# SS report 2-6 below the dam



## shadslinger (Aug 21, 2005)

Trapperjon and I quickly switched gears and headed for the dam this morning when I saw 3 gates were open. I had had enough of WRC.
The Horizon was hooked up and ready all we added was an extra anchor.
The shad Jon had cast netted two days ago went to good use.
We started fishing about 9:30.
We anchored both ends of the boat at the cable near the swift current seam and cast out down river with cut shad and one ounce sinkers. 
Letting the bait drift into holes by swinging around with the current.
It usually didn't take long before a rod would get hammered. The best way to hook up was to keep the rod in the holder until it was bent over double.
Shad heads were the best by far of the cut bait. The frisky blue cats would fight hard in the river current.
The blue cats were a good size and by 12:00 we had our limit of twenty.

We briefly fished for white bass with no luck, except for more blue cats hitting the jigs. 
The water was pretty muddy, but in a couple of days, should the gates stay open it will be great.

There were two other boats there, both long casting and one had three big stripers, around 30" big fat ones. The guy was very friendly and gave me a lure like he had been using, he said his personnel best striper there was twenty pounds.

The other long caster only had cat fish luck, but his cat fish were 6 to 8 pounds a piece for a while then the bite died down and they went to fishing down river for the smaller cats.

It was a lot fun catching fish below the dam again.

See you on the water.

SS


----------



## Bankin' On It (Feb 14, 2013)

Nice work SS!


----------



## richk* (Jun 15, 2014)

good report loy


----------



## KevBow (Mar 18, 2011)

Glad someone is catching


----------



## texas_fishing (Aug 25, 2009)

WTG Loy. Would you be back with your long rods  too busy this wkend else I will see you there.


----------



## shadslinger (Aug 21, 2005)

I have trip in the lake tomorrow or i would go ready for Stripers 
It should be great as long as three gates are open,


Sent from my iPhone using Tapatalk


----------



## Ducktracker (Aug 1, 2011)

Good report and nice fish


Sent from my iPhone using Tapatalk


----------



## crappiecandy29 (Aug 20, 2008)

Good report SS.


----------



## dbullard (Feb 13, 2008)

Nice change up.


----------



## Dono (Mar 29, 2011)

nice report and some good blue cats


----------



## FISHROADIE (Apr 2, 2010)

Thanks for the report SS those are some nice cats. I might have to give it a try in the next few days. You did not say if you tried fishing for some hard fighting river crappie. I always like it when they are biting below the dam.


----------



## shadslinger (Aug 21, 2005)

Fishroadie we stopped off the end of the old ramp on the east side and I cast to that deep hole and crawled twin shad bodies back hoping for a white bass or a crappie. Neither came calling.
However the water back in the tube by the gate and wing walls looks great, much better than the river, but we did not fish it.


----------



## Danny O (Apr 14, 2010)

Nice kitty cats SS!


----------



## Jimmy Blue (Nov 20, 2013)

Never fished below the dam.

What ramp is that I see with the dam in the background?


----------



## Sunbeam (Feb 24, 2009)

Loy, did you see any construction activity on the east bank?


----------



## lonepinecountryclub (Jul 18, 2010)

You said you had enough of WRC. I'm guessing they're not biting?


----------



## Bass-Tracker (Dec 23, 2013)

shadslinger said:


> Fishroadie we stopped off the end of the old ramp on the east side and I cast to that deep hole and crawled twin shad bodies back hoping for a white bass or a crappie. Neither came calling.

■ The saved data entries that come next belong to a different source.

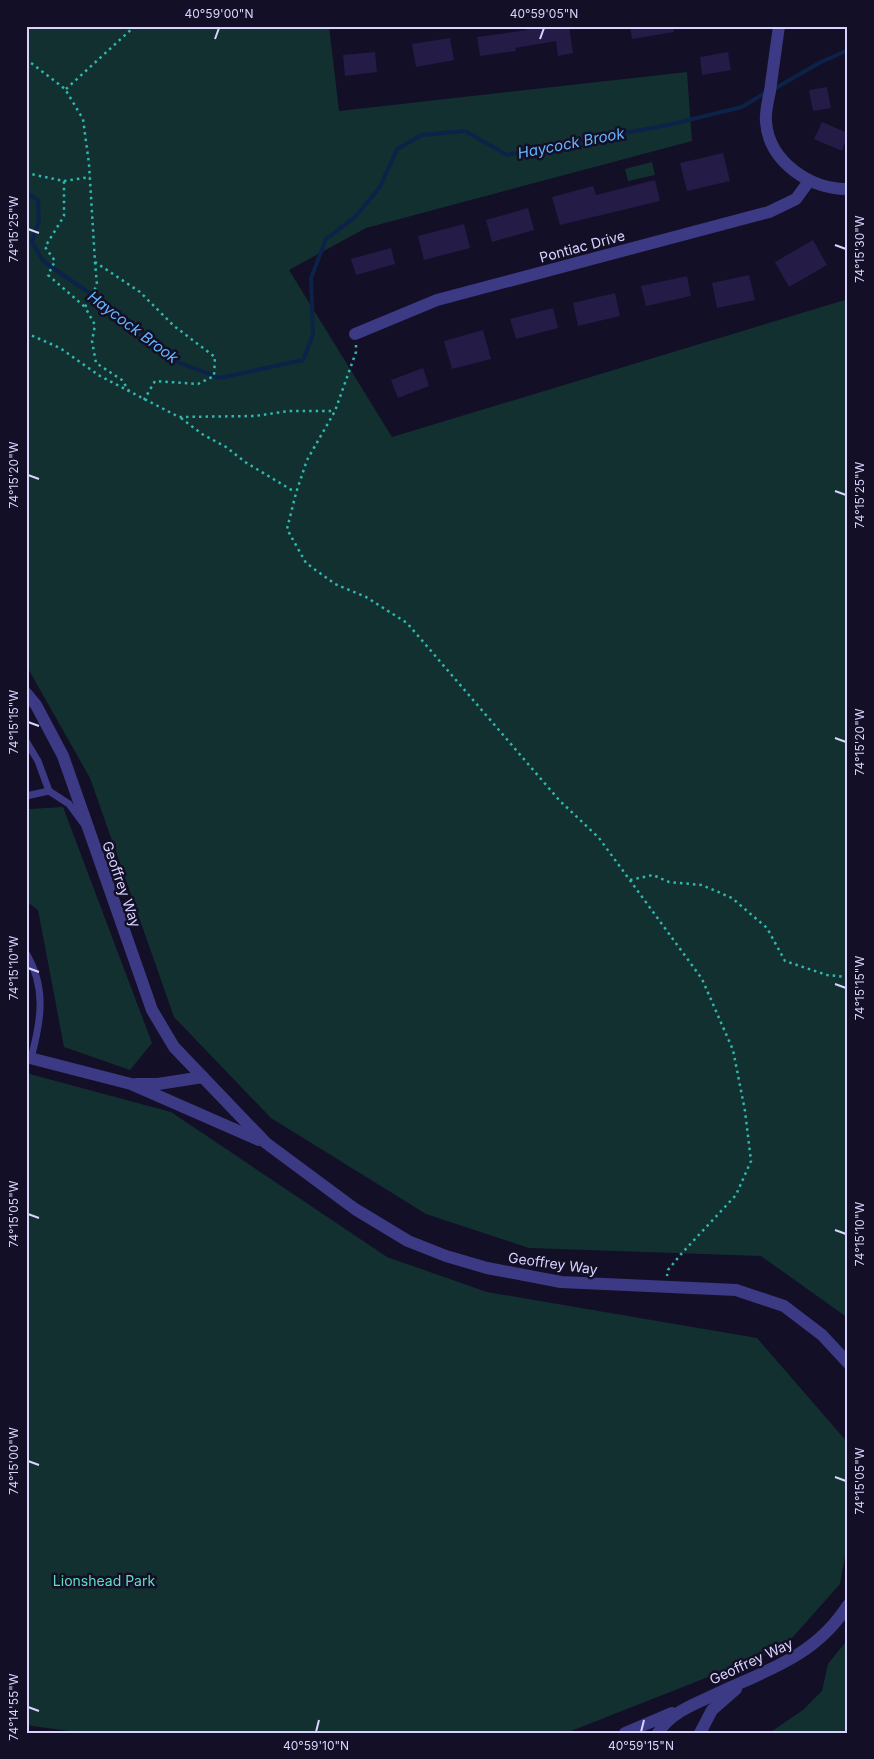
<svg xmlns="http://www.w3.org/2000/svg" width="874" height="1759" viewBox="0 0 874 1759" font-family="Inter,sans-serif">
<rect width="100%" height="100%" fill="#130f26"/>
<!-- green -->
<g fill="#12302f">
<path d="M26,26h303l10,85 348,-39 5,69 -326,87 -77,42 103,167 456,-138v1019l-87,-62 -232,-8 -103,-34 -155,-96 -97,-101 -84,-239 -64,-113z"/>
<path d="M652,162l3,13 -27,6 -3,-12z"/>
<path d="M63,807l89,236 -22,27 -66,-23 -26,-137 -12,-9v-88l3,-4z"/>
<path d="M26,1073l145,39 216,145 100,35 270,46 91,105v97l-8,44 -56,63 -218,86h-483l-57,-8z"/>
<path d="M848,1639v94h-79l34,-23 19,-19 6,-27z"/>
</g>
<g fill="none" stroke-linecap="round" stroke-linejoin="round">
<!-- stream -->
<g stroke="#0c2248" stroke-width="4">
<path d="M774,89l47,-27 27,-12"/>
<path d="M26,193l12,7 1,20 -7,22 11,19 84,58 50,43 43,16 83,-18 10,-25 -2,-57 15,-39 29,-22 25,-30 17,-38 25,-14 43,-4 42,24 161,-30 74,-18 23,-14"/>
</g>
</g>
<!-- building -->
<g fill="#241b47">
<path d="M527,26h42l4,27 -15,3 -2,-15 -41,7 1,3 -36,5 -3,-19 50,-7z"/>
<path d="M630,26h43l1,6 -42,7z"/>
<path d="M450,38l4,22 -38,7 -4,-23z"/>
<path d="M375,52l2,20 -32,4 -2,-21z"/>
<path d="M728,52l3,18 -29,5 -2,-18z"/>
<path d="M827,87l4,21 -18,3 -4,-21z"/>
<path d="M822,122l26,11 -6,18 -28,-12z"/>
<path d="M723,153l7,28 -43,10 -7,-28z"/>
<path d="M655,180l5,21 -100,24 -8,-28 41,-11 3,9z"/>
<path d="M528,208l6,22 -42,12 -6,-22z"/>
<path d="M464,224l6,24 -46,12 -6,-24z"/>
<path d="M813,240l14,25 -38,22 -14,-25z"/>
<path d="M391,248l4,16 -39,11 -5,-16z"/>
<path d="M749,275l6,25 -38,8 -5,-25z"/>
<path d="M687,276l4,20 -45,10 -5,-20z"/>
<path d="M615,293l5,23 -42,10 -5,-23z"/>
<path d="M553,308l5,20 -42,11 -6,-20z"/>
<path d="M483,330l8,29 -39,10 -8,-28z"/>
<path d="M423,368l6,18 -31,12 -7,-18z"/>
</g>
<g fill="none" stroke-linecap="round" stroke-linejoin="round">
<!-- path -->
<g stroke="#2fb8b0" stroke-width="2.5" stroke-dasharray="2.5 4" stroke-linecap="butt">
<path d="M26,59l39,30 18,30 6,45 6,98 45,30 34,34 41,31 -1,19 -16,8 -43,-3 -11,19"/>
<path d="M66,89l69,-63"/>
<path d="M26,173l38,8v35l-19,31 10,14 -7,14 37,32"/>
<path d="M64,181l26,-4"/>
<path d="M95,262l2,23 -12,22 10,18 -3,16 4,22 26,17 7,11"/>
<path d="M26,333l34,15 40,28 79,41 76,-1 34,-5h46"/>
<path d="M356,345v7l-21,59 -28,49 -11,33 -9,36 19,34 29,21 31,13 41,26 152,177 40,38 103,141 31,71 12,61 6,50 -15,34 -54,58 -14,17 -1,6"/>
<path d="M181,418l21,16 24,13 19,15 50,30"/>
<path d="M630,880l23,-5 16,7 33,3 30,13 35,30 18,33 42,14 21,2"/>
</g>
<!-- service -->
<g stroke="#3d3a85" stroke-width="7">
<path d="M26,741l12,20 11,30"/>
<path d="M26,796l23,-5 20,13 14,19"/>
<path d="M26,953c21,35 15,68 5,105"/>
</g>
<!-- minor -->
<g stroke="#3d3a85" stroke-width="12">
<path d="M355,334l82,-34 332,-88 27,-13 13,-18"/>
<path d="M26,693l10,12 27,51 89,254 22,37 92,96 89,66 53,32 38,15 41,12 74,14 175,8 48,16 38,29 26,28"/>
<path d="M26,1057l105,27 128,56"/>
<path d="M136,1084h22l45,-7"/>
<path d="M625,1733l47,-20"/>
<path d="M658,1733c12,-20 36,-29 56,-38 53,-25 102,-39 134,-90"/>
<path d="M700,1733l12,-23 24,-21"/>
</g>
<!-- tertiary -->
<path stroke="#3d3a85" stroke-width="12" d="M779,26c-3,22 -6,44 -9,65 -2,10 -5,21 -4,31 3,40 45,68 82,67"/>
</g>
<!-- ticks -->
<path fill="none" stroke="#d9d4ff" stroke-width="2" d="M215,39l4,-11M540,39l4,-11M28,229l11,4M835,245l11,4M28,475l11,4M835,491l11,4M28,722l11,4M835,738l11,4M28,968l11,4M835,984l11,4M28,1214l11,4M835,1230l11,4M28,1461l11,4M835,1477l11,4M28,1707l11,4M316,1732l3,-12M641,1732l3,-12"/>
<g text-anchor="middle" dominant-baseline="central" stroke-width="5" stroke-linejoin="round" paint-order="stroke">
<!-- street labels -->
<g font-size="14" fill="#d9d4ff" stroke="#130f26">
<text transform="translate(582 246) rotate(-15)">Pontiac Drive</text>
<text transform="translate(122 884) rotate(71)">Geoffrey Way</text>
<text transform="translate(553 1263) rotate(8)">Geoffrey Way</text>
<text transform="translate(751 1661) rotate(-25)">Geoffrey Way</text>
</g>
<!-- park labels -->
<g font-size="14" fill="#5fe0c0" stroke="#130f26">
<text x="104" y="1580">Lionshead Park</text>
</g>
<!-- water labels -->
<g font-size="15" font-style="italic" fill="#62b6ff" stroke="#130f26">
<text transform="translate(571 143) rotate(-11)">Haycock Brook</text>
<text transform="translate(133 327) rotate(37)">Haycock Brook</text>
</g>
</g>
<!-- border -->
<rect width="874" height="1759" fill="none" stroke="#130f26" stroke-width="55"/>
<rect x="28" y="28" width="818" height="1704" fill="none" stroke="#d9d4ff" stroke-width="2"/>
<g font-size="12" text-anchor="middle" fill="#d9d4ff">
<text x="219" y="18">40°59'00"N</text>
<text x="544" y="18">40°59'05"N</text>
<text transform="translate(14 229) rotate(-90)" y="4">74°15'25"W</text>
<text transform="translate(860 249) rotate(-90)" y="4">74°15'30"W</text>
<text transform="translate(14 475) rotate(-90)" y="4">74°15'20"W</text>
<text transform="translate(860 495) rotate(-90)" y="4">74°15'25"W</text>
<text transform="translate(14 722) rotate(-90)" y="4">74°15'15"W</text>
<text transform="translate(860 742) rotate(-90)" y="4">74°15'20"W</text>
<text transform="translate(14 968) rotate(-90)" y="4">74°15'10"W</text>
<text transform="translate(860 988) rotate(-90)" y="4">74°15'15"W</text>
<text transform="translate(14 1214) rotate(-90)" y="4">74°15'05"W</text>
<text transform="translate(860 1234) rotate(-90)" y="4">74°15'10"W</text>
<text transform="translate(14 1461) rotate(-90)" y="4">74°15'00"W</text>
<text transform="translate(860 1481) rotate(-90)" y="4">74°15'05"W</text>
<text transform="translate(14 1707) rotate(-90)" y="4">74°14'55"W</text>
<text x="316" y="1750">40°59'10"N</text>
<text x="641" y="1750">40°59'15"N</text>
</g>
</svg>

I'm in for a Crappie trip if you take customers after them.

.


----------



## shadslinger (Aug 21, 2005)

WRC might have some fish, pretty sure white bass are there, but muddy water makes em hard to catch.
When I find the crappie I do take trips, but like to have them penned up so to speak before I do.

Jimmy Blue that's the East side ramp and the one to use.

Sunbeam there is some steel bulkhead not yet driven down that's new, cranes around it, and it's where it looks like the water will renter the river. 
Some new concrete there to support it too.


----------